Extracted page text data
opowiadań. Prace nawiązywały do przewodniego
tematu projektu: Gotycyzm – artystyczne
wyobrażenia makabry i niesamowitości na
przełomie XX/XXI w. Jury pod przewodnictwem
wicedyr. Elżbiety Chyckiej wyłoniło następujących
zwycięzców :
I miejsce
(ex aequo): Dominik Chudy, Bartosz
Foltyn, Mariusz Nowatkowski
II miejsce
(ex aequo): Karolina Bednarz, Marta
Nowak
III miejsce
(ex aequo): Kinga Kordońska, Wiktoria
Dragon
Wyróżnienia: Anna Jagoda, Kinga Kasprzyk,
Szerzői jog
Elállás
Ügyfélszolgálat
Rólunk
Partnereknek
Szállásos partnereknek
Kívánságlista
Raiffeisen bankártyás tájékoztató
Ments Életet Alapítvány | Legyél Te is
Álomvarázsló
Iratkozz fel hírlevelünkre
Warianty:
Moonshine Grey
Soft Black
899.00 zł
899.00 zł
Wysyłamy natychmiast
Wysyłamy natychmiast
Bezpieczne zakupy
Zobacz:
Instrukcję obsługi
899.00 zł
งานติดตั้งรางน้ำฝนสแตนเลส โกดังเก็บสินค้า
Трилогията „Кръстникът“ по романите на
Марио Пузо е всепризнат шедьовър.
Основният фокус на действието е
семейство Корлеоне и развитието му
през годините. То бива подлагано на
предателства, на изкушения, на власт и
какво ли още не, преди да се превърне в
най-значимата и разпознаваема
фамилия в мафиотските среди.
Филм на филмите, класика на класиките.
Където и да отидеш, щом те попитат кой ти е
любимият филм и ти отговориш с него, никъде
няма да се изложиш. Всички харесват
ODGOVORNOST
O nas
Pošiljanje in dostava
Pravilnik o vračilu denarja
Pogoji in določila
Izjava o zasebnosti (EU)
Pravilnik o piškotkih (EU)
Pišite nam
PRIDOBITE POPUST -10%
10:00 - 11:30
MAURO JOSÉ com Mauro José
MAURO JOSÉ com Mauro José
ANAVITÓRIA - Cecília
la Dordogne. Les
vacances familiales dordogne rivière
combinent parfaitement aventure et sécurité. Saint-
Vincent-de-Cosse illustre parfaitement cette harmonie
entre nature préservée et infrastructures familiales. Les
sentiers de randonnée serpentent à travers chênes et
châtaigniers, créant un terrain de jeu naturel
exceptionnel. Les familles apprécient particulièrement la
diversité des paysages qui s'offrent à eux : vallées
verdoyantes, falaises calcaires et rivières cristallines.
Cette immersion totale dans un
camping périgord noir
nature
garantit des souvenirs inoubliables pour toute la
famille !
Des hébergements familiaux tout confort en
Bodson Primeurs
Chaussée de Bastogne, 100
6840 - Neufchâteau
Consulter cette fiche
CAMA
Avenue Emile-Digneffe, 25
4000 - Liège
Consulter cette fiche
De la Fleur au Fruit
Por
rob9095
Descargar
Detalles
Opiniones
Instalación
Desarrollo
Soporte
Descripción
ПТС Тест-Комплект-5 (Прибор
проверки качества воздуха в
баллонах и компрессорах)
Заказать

● Task to carry out
Turn every line of text in the material above into a numbered list, leaving out any blank lines.

● Reply
1. opowiadań. Prace nawiązywały do przewodniego
2. tematu projektu: Gotycyzm – artystyczne
3. wyobrażenia makabry i niesamowitości na
4. przełomie XX/XXI w. Jury pod przewodnictwem
5. wicedyr. Elżbiety Chyckiej wyłoniło następujących
6. zwycięzców :
7. I miejsce
8. (ex aequo): Dominik Chudy, Bartosz
9. Foltyn, Mariusz Nowatkowski
10. II miejsce
11. (ex aequo): Karolina Bednarz, Marta
12. Nowak
13. III miejsce
14. (ex aequo): Kinga Kordońska, Wiktoria
15. Dragon
16. Wyróżnienia: Anna Jagoda, Kinga Kasprzyk,
17. Szerzői jog
18. Elállás
19. Ügyfélszolgálat
20. Rólunk
21. Partnereknek
22. Szállásos partnereknek
23. Kívánságlista
24. Raiffeisen bankártyás tájékoztató
25. Ments Életet Alapítvány | Legyél Te is
26. Álomvarázsló
27. Iratkozz fel hírlevelünkre
28. Warianty:
29. Moonshine Grey
30. Soft Black
31. 899.00 zł
32. 899.00 zł
33. Wysyłamy natychmiast
34. Wysyłamy natychmiast
35. Bezpieczne zakupy
36. Zobacz:
37. Instrukcję obsługi
38. 899.00 zł
39. งานติดตั้งรางน้ำฝนสแตนเลส โกดังเก็บสินค้า
40. Трилогията „Кръстникът“ по романите на
41. Марио Пузо е всепризнат шедьовър.
42. Основният фокус на действието е
43. семейство Корлеоне и развитието му
44. през годините. То бива подлагано на
45. предателства, на изкушения, на власт и
46. какво ли още не, преди да се превърне в
47. най-значимата и разпознаваема
48. фамилия в мафиотските среди.
49. Филм на филмите, класика на класиките.
50. Където и да отидеш, щом те попитат кой ти е
51. любимият филм и ти отговориш с него, никъде
52. няма да се изложиш. Всички харесват
53. ODGOVORNOST
54. O nas
55. Pošiljanje in dostava
56. Pravilnik o vračilu denarja
57. Pogoji in določila
58. Izjava o zasebnosti (EU)
59. Pravilnik o piškotkih (EU)
60. Pišite nam
61. PRIDOBITE POPUST -10%
62. 10:00 - 11:30
63. MAURO JOSÉ com Mauro José
64. MAURO JOSÉ com Mauro José
65. ANAVITÓRIA - Cecília
66. la Dordogne. Les
67. vacances familiales dordogne rivière
68. combinent parfaitement aventure et sécurité. Saint-
69. Vincent-de-Cosse illustre parfaitement cette harmonie
70. entre nature préservée et infrastructures familiales. Les
71. sentiers de randonnée serpentent à travers chênes et
72. châtaigniers, créant un terrain de jeu naturel
73. exceptionnel. Les familles apprécient particulièrement la
74. diversité des paysages qui s'offrent à eux : vallées
75. verdoyantes, falaises calcaires et rivières cristallines.
76. Cette immersion totale dans un
77. camping périgord noir
78. nature
79. garantit des souvenirs inoubliables pour toute la
80. famille !
81. Des hébergements familiaux tout confort en
82. Bodson Primeurs
83. Chaussée de Bastogne, 100
84. 6840 - Neufchâteau
85. Consulter cette fiche
86. CAMA
87. Avenue Emile-Digneffe, 25
88. 4000 - Liège
89. Consulter cette fiche
90. De la Fleur au Fruit
91. Por
92. rob9095
93. Descargar
94. Detalles
95. Opiniones
96. Instalación
97. Desarrollo
98. Soporte
99. Descripción
100. ПТС Тест-Комплект-5 (Прибор
101. проверки качества воздуха в
102. баллонах и компрессорах)
103. Заказать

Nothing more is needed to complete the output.